Tutorials
The ∆QSD Paradigm: Designing Systems with Predictable Performance at High Load
Description and Scope
The ∆Q Systems Development paradigm (∆QSD) is a novel industrially-derived systems development methodology for developing complex real-world distributed systems that directly employs statistical performance metrics from the outset of the system design process and throughout the entire software production life cycle. It uses a stochastic approach to specify system behaviour, using cumulative distribution functions to model both delay and failure together. Experience shows that this is a ‘sweet spot’ that gives good results with little computation requirements. Predictions are accurate when the system model correctly captures both independent and dependent parts. This paradigm has been developed by the Welsh company PNSol over a period of 20+ years, in collaboration with IOG (formerly IOHK), BT, Vodafone, Boeing, Space and Defence, as well as other major companies who focus on the development of reliable high-quality, high integrity, distributed software systems, with strong real-time requirements. In particular it:
is outcome-centric and especially concerns itself with the timeliness (and probability of success) of an activity of interest.

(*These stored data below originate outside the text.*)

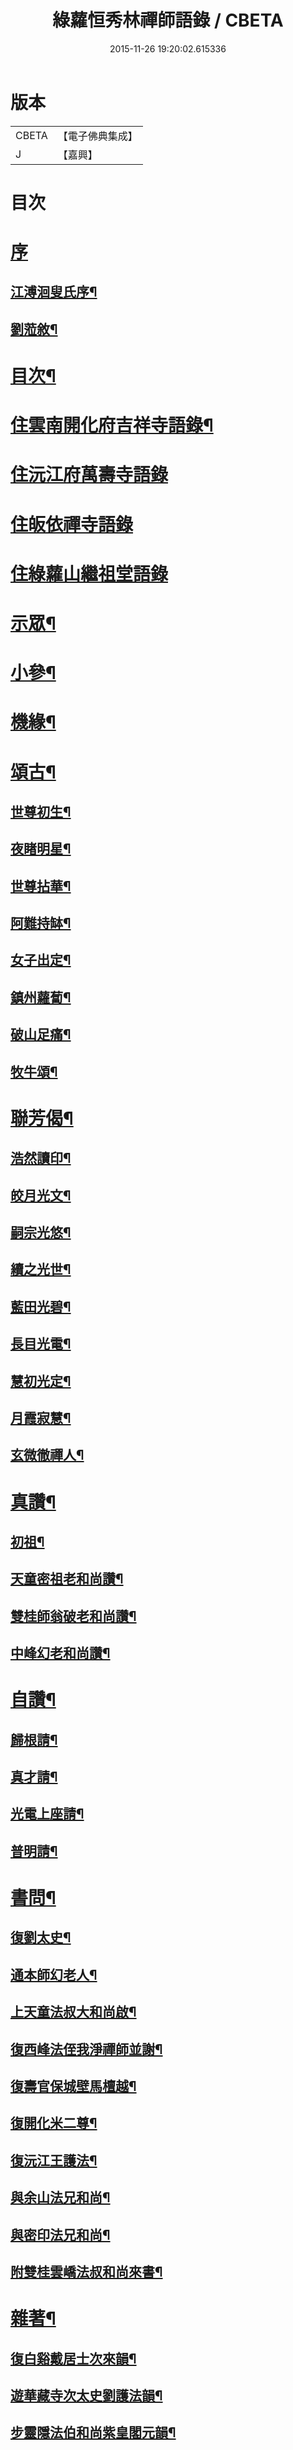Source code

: #+TITLE: 綠蘿恒秀林禪師語錄 / CBETA
#+DATE: 2015-11-26 19:20:02.615336
* 版本
 |     CBETA|【電子佛典集成】|
 |         J|【嘉興】    |

* 目次
* [[file:KR6q0494_001.txt::001-0547a1][序]]
** [[file:KR6q0494_001.txt::001-0547a2][江溥洄叟氏序¶]]
** [[file:KR6q0494_001.txt::0547b12][劉蒞敘¶]]
* [[file:KR6q0494_001.txt::0547c6][目次¶]]
* [[file:KR6q0494_001.txt::0548a4][住雲南開化府吉祥寺語錄¶]]
* [[file:KR6q0494_001.txt::0549c16][住沅江府萬壽寺語錄]]
* [[file:KR6q0494_001.txt::0550a15][住皈依禪寺語錄]]
* [[file:KR6q0494_001.txt::0550a26][住綠蘿山繼祖堂語錄]]
* [[file:KR6q0494_001.txt::0550c28][示眾¶]]
* [[file:KR6q0494_001.txt::0551a27][小參¶]]
* [[file:KR6q0494_001.txt::0551b27][機緣¶]]
* [[file:KR6q0494_002.txt::002-0552b4][頌古¶]]
** [[file:KR6q0494_002.txt::002-0552b5][世尊初生¶]]
** [[file:KR6q0494_002.txt::002-0552b8][夜睹明星¶]]
** [[file:KR6q0494_002.txt::002-0552b11][世尊拈華¶]]
** [[file:KR6q0494_002.txt::002-0552b14][阿難持缽¶]]
** [[file:KR6q0494_002.txt::002-0552b17][女子出定¶]]
** [[file:KR6q0494_002.txt::002-0552b20][鎮州蘿蔔¶]]
** [[file:KR6q0494_002.txt::002-0552b23][破山足痛¶]]
** [[file:KR6q0494_002.txt::002-0552b26][牧牛頌¶]]
* [[file:KR6q0494_002.txt::0552c17][聯芳偈¶]]
** [[file:KR6q0494_002.txt::0552c18][浩然讀印¶]]
** [[file:KR6q0494_002.txt::0552c21][皎月光文¶]]
** [[file:KR6q0494_002.txt::0552c24][嗣宗光悠¶]]
** [[file:KR6q0494_002.txt::0552c27][續之光世¶]]
** [[file:KR6q0494_002.txt::0552c30][藍田光碧¶]]
** [[file:KR6q0494_002.txt::0553a3][長目光電¶]]
** [[file:KR6q0494_002.txt::0553a6][慧初光定¶]]
** [[file:KR6q0494_002.txt::0553a9][月霞寂慧¶]]
** [[file:KR6q0494_002.txt::0553a12][玄微徹禪人¶]]
* [[file:KR6q0494_002.txt::0553a15][真讚¶]]
** [[file:KR6q0494_002.txt::0553a16][初祖¶]]
** [[file:KR6q0494_002.txt::0553a19][天童密祖老和尚讚¶]]
** [[file:KR6q0494_002.txt::0553a25][雙桂師翁破老和尚讚¶]]
** [[file:KR6q0494_002.txt::0553a29][中峰幻老和尚讚¶]]
* [[file:KR6q0494_002.txt::0553b3][自讚¶]]
** [[file:KR6q0494_002.txt::0553b4][歸根請¶]]
** [[file:KR6q0494_002.txt::0553b7][真才請¶]]
** [[file:KR6q0494_002.txt::0553b9][光電上座請¶]]
** [[file:KR6q0494_002.txt::0553b13][普明請¶]]
* [[file:KR6q0494_002.txt::0553b16][書問¶]]
** [[file:KR6q0494_002.txt::0553b17][復劉太史¶]]
** [[file:KR6q0494_002.txt::0553b25][通本師幻老人¶]]
** [[file:KR6q0494_002.txt::0553c6][上天童法叔大和尚啟¶]]
** [[file:KR6q0494_002.txt::0553c23][復西峰法侄我淨禪師並謝¶]]
** [[file:KR6q0494_002.txt::0554a9][復壽官保城壁馬檀越¶]]
** [[file:KR6q0494_002.txt::0554a17][復開化米二尊¶]]
** [[file:KR6q0494_002.txt::0554a23][復沅江王護法¶]]
** [[file:KR6q0494_002.txt::0554a30][與余山法兄和尚¶]]
** [[file:KR6q0494_002.txt::0554b8][與密印法兄和尚¶]]
** [[file:KR6q0494_002.txt::0554b16][附雙桂雲嶠法叔和尚來書¶]]
* [[file:KR6q0494_002.txt::0554b26][雜著¶]]
** [[file:KR6q0494_002.txt::0554b27][復白谿戴居士次來韻¶]]
** [[file:KR6q0494_002.txt::0554c4][遊華藏寺次太史劉護法韻¶]]
** [[file:KR6q0494_002.txt::0554c8][步靈隱法伯和尚紫皇閣元韻¶]]
** [[file:KR6q0494_002.txt::0554c12][同文燮姚護法坐雨華舫…¶]]
** [[file:KR6q0494_002.txt::0554c16][贈久默靜主¶]]
** [[file:KR6q0494_002.txt::0554c20][與和宛樊子兼別¶]]
** [[file:KR6q0494_002.txt::0554c24][分松嶺步天隱法兄和尚韻¶]]
** [[file:KR6q0494_002.txt::0554c28][示真玄上人¶]]
** [[file:KR6q0494_002.txt::0555a3][聖徵管護法同真玄上人及諸子請遊太平寺¶]]
** [[file:KR6q0494_002.txt::0555a7][除夕¶]]
** [[file:KR6q0494_002.txt::0555a11][初夏步法叔蓮月和尚韻¶]]
** [[file:KR6q0494_002.txt::0555a14][夏日過題清涼菴¶]]
** [[file:KR6q0494_002.txt::0555a17][山行¶]]
** [[file:KR6q0494_002.txt::0555a20][舟中¶]]
** [[file:KR6q0494_002.txt::0555a23][水墨畫屏¶]]
** [[file:KR6q0494_002.txt::0555a26][庚申秋再至皈依寺¶]]
** [[file:KR6q0494_002.txt::0555a29][重九登煙霞山¶]]
** [[file:KR6q0494_002.txt::0555b2][航園中作¶]]
** [[file:KR6q0494_002.txt::0555b5][山居¶]]
** [[file:KR6q0494_002.txt::0555b8][同庭表王先生登東山樓次韻¶]]
** [[file:KR6q0494_002.txt::0555b11][丙申訪劉太史¶]]
** [[file:KR6q0494_002.txt::0555b14][謝刺史王護法飯僧¶]]
** [[file:KR6q0494_002.txt::0555b17][復語嵩法兄和尚來韻¶]]
** [[file:KR6q0494_002.txt::0555b20][初雪王護法索偈¶]]
** [[file:KR6q0494_002.txt::0555b23][己酉中秋同我淨知玄二法姪夜坐¶]]
** [[file:KR6q0494_002.txt::0555b26][與梅眼法侄禪師¶]]
** [[file:KR6q0494_002.txt::0555b29][示玄微記錄¶]]
** [[file:KR6q0494_002.txt::0555c2][示辨才侍者¶]]
** [[file:KR6q0494_002.txt::0555c5][與慧光禪人¶]]
** [[file:KR6q0494_002.txt::0555c8][示湛微禪人¶]]
** [[file:KR6q0494_002.txt::0555c11][示含微禪者¶]]
** [[file:KR6q0494_002.txt::0555c13][示靈虛庫司¶]]
** [[file:KR6q0494_002.txt::0555c16][示以權監院¶]]
** [[file:KR6q0494_002.txt::0555c19][示朗朗禪者楚歸¶]]
** [[file:KR6q0494_002.txt::0555c22][示融然禪者楚歸¶]]
** [[file:KR6q0494_002.txt::0555c25][示馨埜行者¶]]
** [[file:KR6q0494_002.txt::0555c28][示自心禪者楚歸¶]]
** [[file:KR6q0494_002.txt::0555c30][示門人掃天童塔偈二首]]
** [[file:KR6q0494_002.txt::0556a6][酬藿思李先生給照門人掃天童塔兼感懷¶]]
** [[file:KR6q0494_002.txt::0556a11][示鶴友禪人¶]]
** [[file:KR6q0494_002.txt::0556a14][示靜修上座¶]]
** [[file:KR6q0494_002.txt::0556a17][示月輝禪者¶]]
** [[file:KR6q0494_002.txt::0556a20][示震音靜主¶]]
** [[file:KR6q0494_002.txt::0556a23][示月霞書記回川¶]]
** [[file:KR6q0494_002.txt::0556a26][示鏡微知客¶]]
** [[file:KR6q0494_002.txt::0556a29][示天生書記行腳¶]]
** [[file:KR6q0494_002.txt::0556b2][示覆隱監院¶]]
** [[file:KR6q0494_002.txt::0556b5][示歸根禪人¶]]
** [[file:KR6q0494_002.txt::0556b8][示尼聞菴¶]]
** [[file:KR6q0494_002.txt::0556b11][示聞一監院¶]]
** [[file:KR6q0494_002.txt::0556b14][示光照任居士¶]]
** [[file:KR6q0494_002.txt::0556b17][與光相安護法¶]]
** [[file:KR6q0494_002.txt::0556b20][喜光中陳居士得子¶]]
** [[file:KR6q0494_002.txt::0556b23][復東山法兄止和尚冰泉弄影次來韻¶]]
** [[file:KR6q0494_002.txt::0556b26][示真陽李居士¶]]
** [[file:KR6q0494_002.txt::0556b29][示悟道向居士¶]]
** [[file:KR6q0494_002.txt::0556c2][示真直楊居士¶]]
** [[file:KR6q0494_002.txt::0556c5][示真德道婆¶]]
** [[file:KR6q0494_002.txt::0556c8][示弘珗李夫人¶]]
** [[file:KR6q0494_002.txt::0556c11][瀑布¶]]
** [[file:KR6q0494_002.txt::0556c14][蚤梅¶]]
** [[file:KR6q0494_002.txt::0556c17][半松軒偶吟¶]]
** [[file:KR6q0494_002.txt::0556c20][卜吉塘¶]]
** [[file:KR6q0494_002.txt::0556c23][綠蘿八景¶]]
*** [[file:KR6q0494_002.txt::0556c24][綠蘿山¶]]
*** [[file:KR6q0494_002.txt::0556c27][繼祖堂¶]]
*** [[file:KR6q0494_002.txt::0556c30][龍松崖¶]]
*** [[file:KR6q0494_002.txt::0557a3][九曲溪¶]]
*** [[file:KR6q0494_002.txt::0557a6][上方閣¶]]
*** [[file:KR6q0494_002.txt::0557a9][雙獅峰¶]]
*** [[file:KR6q0494_002.txt::0557a12][煙竹嶺¶]]
*** [[file:KR6q0494_002.txt::0557a15][樂農村¶]]
** [[file:KR6q0494_002.txt::0557a18][示玉琢侍者歸里¶]]
** [[file:KR6q0494_002.txt::0557a20][示玉璋侍者¶]]
** [[file:KR6q0494_002.txt::0557a22][示參識禪人¶]]
** [[file:KR6q0494_002.txt::0557a24][示尼光相¶]]
** [[file:KR6q0494_002.txt::0557a26][示真麟張夫人¶]]
** [[file:KR6q0494_002.txt::0557a28][示真鏡道婆¶]]
** [[file:KR6q0494_002.txt::0557a30][示純和禪人¶]]
** [[file:KR6q0494_002.txt::0557b2][示太枝靜主¶]]
** [[file:KR6q0494_002.txt::0557b4][春晴¶]]
** [[file:KR6q0494_002.txt::0557b6][壁間竹影¶]]
** [[file:KR6q0494_002.txt::0557b8][寒潭秋月¶]]
** [[file:KR6q0494_002.txt::0557b10][示玄印侍者¶]]
* [[file:KR6q0494_002.txt::0557b12][行實¶]]
* [[file:KR6q0494_002.txt::0558a25][綠蘿禪寺碑記¶]]
* [[file:KR6q0494_002.txt::0559a2][附錄¶]]
* 卷
** [[file:KR6q0494_001.txt][綠蘿恒秀林禪師語錄 1]]
** [[file:KR6q0494_002.txt][綠蘿恒秀林禪師語錄 2]]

works for validating initial goals and through to in-life service assurance.
permits top-down and bottom-up (or a mixture of) design approaches.
can formulate both system-centric and user-centric “experience” questions.
∆QSD primarily targets systems with many independent users where real-time performance is important. This includes systems with large flows of mostly independent data items and systems that are subject to frequent overload situations. Here are a few currently-running real-world use cases:
service assurance and strategic planning of national broadband deployments.
validating potential effectiveness of safety-of-life distributed systems in adversarial environments.
design, development, and deployment of the largest proof-of-stake based ledger technology where assuring timeliness is a key security property.
Preparation
There will be lab sessions in the ΔQSD tutorial. We plan to have a 30-minute lab session for the first three sessions. Participants will use their browser and laptop to connect remotely to a Jupyter server running our ΔQSD tool. For this to work, the participant will require ssh installed on their machines. (If there are a few that don’t have this, we will help them do it during the first lab session). Each participant will be given a username and password to log in to the server.
Speaker Biography
Seyed Hossein Haeri (hossein.haeri@gmail.com) is a former associate professor at the BLDL Institute at the University of Bergen, Norway. Hossein currently runs his own company, PLWorkz R&D, where he applies Programming Languages solutions to real-world industrial problems. PLWorkz R&D's clients include IOG (Hong Kong and later Singapore) and Entropy Software Foundation (US). As a theoretical computer scientist, Hossein has been developing the mathematical foundation of ∆QSD. Hossein's research is on the intersection between Programming Languages and Software Engineering. Over the past decade, his research has enjoyed a flavour of Distributed Systems on top. In the recent past, he has delivered a dozen of ∆QSD talks at different venues, including QAVS 2022, ICE 2023, NWPT 2023, ICPE 2024.